[Opening AVAILABLE DATA section]

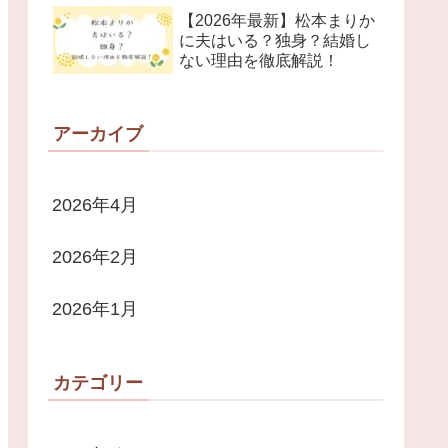
【2026年最新】松本まりか
に夫はいる？独身？結婚し
ない理由を徹底解説！
アーカイブ
2026年4月
2026年2月
2026年1月
カテゴリー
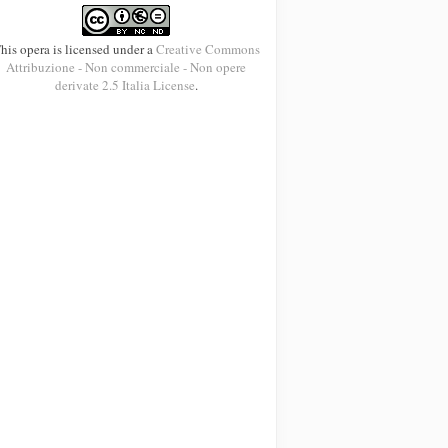
his opera is licensed under a
Creative Commons
Attribuzione - Non commerciale - Non opere
derivate 2.5 Italia License
.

[Closing AVAILABLE DATA section]

Retype every entry word for word, but do not carry over the pictures.

OUTPUT FOR THIS EXERCISE:
【2026年最新】松本まりか
に夫はいる？独身？結婚し
ない理由を徹底解説！
アーカイブ
2026年4月
2026年2月
2026年1月
カテゴリー
his opera is licensed under a
Creative Commons
Attribuzione - Non commerciale - Non opere
derivate 2.5 Italia License
.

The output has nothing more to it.